Ted Chiang is a master of taking one core idea - a possible technology, or a way the universe could have been different - and thoroughly thinking through how it could affect our lives. Most of the stories in his second collection, Exhalation, follow that pattern. What if we could communicate with parallel universes? What if we could remember every event from our lives with perfect accuracy? What if artificial intelligence developed from virtual pets?
Some of the shorter entries in this collection are forgettable, but the longer stories (especially in the second half of the book) are fantastic.
Right now each of us is a private oral culture. We rewrite our pasts to suit our needs and support the story we tell about ourselves.
Diaspora is a novel about geometry. And sentient software. And the vastness of reality. It's the sort of book that makes me almost giddy with excitement about how cool the future could be. And also the sort of book that makes me want to spend more time studying math.
The only way to grasp a mathematical concept was to see it in a multitude of different contexts, think through dozens of specific examples, and find at least two or three metaphors to power intuitive speculations. Curvature means the angles of a triangle might not add up to 180 degrees. Curvature means you have to stretch or shrink a plane non-uniformly to make it wrap a surface. Curvature means no room for parallel lines – or room for far more than Euclid ever dreamed of. Understanding an idea meant entangling it so thoroughly with all the other symbols in your mind that it changed the way you thought about everything.
The Handmaid's Tale and Oryx and Crake both set themselves apart from weaker dystopian novels via excellent prose and careful attention to the complexity of human nature.
The tulip is not a reason for disbelief in the hanged man, or vice versa. Each thing is valid and really there. It is through a field of such valid objects that I must pick my way, every day and in every way.
Obviously, I'm way behind the times on these two. What finally convinced me to prioritize reading some Margaret Atwood books was not the Handmaid's Tale TV show (which I still haven't seen), but hearing her interviewed on Tyler Cowen's podcast.
I've had a collection of John Green's novels on my shelf for years, but hadn't gotten around to finishing Paper Towns for some reason. I wondered if I would still think as highly of him as I used to, or if these YA books would now seem immature to me.

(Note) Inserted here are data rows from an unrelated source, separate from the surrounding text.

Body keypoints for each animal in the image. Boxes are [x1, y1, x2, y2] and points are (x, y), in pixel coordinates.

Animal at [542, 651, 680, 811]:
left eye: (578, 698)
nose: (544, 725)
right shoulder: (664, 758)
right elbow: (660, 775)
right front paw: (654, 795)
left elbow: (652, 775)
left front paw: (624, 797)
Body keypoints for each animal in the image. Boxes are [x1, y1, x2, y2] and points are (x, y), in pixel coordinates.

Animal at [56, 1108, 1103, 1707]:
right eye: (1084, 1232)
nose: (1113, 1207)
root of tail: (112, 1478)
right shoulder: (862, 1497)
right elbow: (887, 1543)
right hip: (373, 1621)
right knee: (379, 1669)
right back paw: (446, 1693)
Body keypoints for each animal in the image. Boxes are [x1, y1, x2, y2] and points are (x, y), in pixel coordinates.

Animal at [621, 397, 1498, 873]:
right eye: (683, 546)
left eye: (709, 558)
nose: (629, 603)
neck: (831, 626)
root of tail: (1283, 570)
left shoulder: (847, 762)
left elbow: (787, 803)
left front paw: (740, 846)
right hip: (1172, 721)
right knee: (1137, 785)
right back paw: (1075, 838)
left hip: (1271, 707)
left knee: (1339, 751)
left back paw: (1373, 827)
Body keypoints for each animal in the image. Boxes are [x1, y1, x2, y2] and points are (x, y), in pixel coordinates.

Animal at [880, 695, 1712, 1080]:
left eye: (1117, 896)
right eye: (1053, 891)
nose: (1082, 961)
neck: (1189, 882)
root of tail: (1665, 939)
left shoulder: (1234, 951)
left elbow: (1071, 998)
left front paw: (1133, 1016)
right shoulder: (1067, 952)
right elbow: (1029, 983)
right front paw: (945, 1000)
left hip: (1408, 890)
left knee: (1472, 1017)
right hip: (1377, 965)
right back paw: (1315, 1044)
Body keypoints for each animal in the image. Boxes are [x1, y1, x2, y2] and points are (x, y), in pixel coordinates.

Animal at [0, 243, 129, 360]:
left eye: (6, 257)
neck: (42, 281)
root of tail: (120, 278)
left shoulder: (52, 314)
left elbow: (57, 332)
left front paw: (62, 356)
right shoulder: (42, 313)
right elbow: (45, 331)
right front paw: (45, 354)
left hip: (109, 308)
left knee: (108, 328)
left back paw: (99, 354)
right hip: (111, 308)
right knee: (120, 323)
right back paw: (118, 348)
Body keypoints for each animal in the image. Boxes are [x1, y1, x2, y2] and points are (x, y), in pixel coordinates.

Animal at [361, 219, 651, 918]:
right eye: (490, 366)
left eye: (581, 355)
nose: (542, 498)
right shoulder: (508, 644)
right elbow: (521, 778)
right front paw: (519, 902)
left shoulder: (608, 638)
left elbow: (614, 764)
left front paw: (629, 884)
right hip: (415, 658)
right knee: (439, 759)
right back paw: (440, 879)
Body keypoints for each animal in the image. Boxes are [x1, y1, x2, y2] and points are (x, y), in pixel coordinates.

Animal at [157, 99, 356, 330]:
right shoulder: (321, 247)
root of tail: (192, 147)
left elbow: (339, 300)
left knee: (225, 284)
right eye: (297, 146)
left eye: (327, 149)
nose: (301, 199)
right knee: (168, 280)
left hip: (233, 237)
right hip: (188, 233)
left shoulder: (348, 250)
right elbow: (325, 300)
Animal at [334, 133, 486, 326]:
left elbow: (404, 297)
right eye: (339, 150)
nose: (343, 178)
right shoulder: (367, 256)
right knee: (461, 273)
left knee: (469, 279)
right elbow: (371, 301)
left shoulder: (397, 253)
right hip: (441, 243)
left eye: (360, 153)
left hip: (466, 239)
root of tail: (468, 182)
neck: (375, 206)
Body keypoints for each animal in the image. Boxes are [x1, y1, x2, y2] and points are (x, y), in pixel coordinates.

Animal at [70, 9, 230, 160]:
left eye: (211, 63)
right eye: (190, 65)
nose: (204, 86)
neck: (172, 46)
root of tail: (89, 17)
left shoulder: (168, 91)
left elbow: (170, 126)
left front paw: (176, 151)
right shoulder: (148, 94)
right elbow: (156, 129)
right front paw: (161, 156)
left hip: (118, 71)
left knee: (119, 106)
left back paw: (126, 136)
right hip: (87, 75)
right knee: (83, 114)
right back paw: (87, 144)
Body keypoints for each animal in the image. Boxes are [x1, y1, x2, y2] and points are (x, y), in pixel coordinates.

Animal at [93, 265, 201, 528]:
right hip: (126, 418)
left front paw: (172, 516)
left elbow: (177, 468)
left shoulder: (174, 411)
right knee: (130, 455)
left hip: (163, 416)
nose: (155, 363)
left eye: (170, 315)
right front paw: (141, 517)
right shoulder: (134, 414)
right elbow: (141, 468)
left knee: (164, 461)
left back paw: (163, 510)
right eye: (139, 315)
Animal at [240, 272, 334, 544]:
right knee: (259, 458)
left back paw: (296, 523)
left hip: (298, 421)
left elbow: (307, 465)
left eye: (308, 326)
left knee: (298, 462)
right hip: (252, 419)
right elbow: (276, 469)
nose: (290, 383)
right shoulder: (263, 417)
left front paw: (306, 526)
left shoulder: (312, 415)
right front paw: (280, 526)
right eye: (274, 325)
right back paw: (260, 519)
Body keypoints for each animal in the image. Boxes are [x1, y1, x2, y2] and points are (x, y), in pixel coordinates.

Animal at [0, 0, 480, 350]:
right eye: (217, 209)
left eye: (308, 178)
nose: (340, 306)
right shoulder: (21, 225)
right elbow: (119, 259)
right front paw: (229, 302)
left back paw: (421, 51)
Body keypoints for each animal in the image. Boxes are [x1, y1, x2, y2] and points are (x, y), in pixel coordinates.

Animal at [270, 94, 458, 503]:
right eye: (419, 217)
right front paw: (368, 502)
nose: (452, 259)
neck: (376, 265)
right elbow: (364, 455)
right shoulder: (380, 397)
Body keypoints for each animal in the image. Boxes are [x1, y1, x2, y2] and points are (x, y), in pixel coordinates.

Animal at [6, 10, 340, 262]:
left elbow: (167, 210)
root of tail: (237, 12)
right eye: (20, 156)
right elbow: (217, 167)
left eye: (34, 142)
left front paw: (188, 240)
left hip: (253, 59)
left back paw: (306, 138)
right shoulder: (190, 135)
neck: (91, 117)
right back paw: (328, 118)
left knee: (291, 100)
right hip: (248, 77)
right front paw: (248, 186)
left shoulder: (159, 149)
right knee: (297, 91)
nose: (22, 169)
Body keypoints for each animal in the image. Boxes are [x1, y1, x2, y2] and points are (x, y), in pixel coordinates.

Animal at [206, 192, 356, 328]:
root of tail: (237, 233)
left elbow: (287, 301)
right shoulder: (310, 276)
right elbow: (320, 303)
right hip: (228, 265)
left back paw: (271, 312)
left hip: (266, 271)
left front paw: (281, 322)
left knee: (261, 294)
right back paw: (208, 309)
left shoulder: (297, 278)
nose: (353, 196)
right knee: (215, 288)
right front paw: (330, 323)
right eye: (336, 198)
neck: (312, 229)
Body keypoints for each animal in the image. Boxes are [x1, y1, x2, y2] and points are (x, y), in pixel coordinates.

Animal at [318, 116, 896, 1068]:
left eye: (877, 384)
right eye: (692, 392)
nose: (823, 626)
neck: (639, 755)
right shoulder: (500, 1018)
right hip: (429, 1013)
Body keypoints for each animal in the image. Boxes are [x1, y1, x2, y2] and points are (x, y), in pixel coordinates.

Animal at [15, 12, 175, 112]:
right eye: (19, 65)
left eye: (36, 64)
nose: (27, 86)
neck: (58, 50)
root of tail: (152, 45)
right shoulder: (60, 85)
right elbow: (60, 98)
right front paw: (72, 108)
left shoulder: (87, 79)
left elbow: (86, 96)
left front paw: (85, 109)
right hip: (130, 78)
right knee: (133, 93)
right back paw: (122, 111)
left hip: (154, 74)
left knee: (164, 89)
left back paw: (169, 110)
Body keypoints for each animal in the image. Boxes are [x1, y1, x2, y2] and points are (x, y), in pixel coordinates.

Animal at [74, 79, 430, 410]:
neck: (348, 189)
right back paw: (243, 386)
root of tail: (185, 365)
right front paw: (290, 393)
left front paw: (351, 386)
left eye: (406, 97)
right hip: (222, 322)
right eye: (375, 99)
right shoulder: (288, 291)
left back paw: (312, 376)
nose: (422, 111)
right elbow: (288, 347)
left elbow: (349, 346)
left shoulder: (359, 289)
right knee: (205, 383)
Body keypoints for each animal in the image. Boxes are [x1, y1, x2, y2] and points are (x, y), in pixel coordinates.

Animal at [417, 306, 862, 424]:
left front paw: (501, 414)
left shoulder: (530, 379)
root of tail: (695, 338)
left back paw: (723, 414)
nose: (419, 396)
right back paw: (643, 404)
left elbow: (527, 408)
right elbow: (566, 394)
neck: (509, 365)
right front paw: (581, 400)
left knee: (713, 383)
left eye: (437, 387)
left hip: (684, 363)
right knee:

It's the former: I still think he's brilliant. This story, about the challenge of really seeing and connecting with other people, is built on many of the same tropes as his other novels - quirkily-named teenagers grapple with existential issues and sometimes talk like literature professors - but his clever and thoughtful writing continues to make them work well.
You know your problem, Quentin? You keep expecting people not to be themselves.
Sydney Padua has clearly done a great deal of research on Ada Lovelace, Charles Babbage, and the whole intellectual world in which they lived. Thrilling Adventures is packed with interesting history, amusing tidbits, and rabbit holes explored in depth to satisfy the nerdiest part of your heart. How many other graphic novels would include a full-page illustrated footnote explaining the inner workings of a 1949 water-based financial computer? Too few.
I came across Radiator Days while wandering through the library. Truthfully, if I'd realized it was by the same author as French Milk (an illustrated travel diary), I might not have picked it up - the latter wasn't bad, but didn't click with me personally. Radiator Days is more focused on day-to-day life, with more emotional resonance for me and lots of cute panels.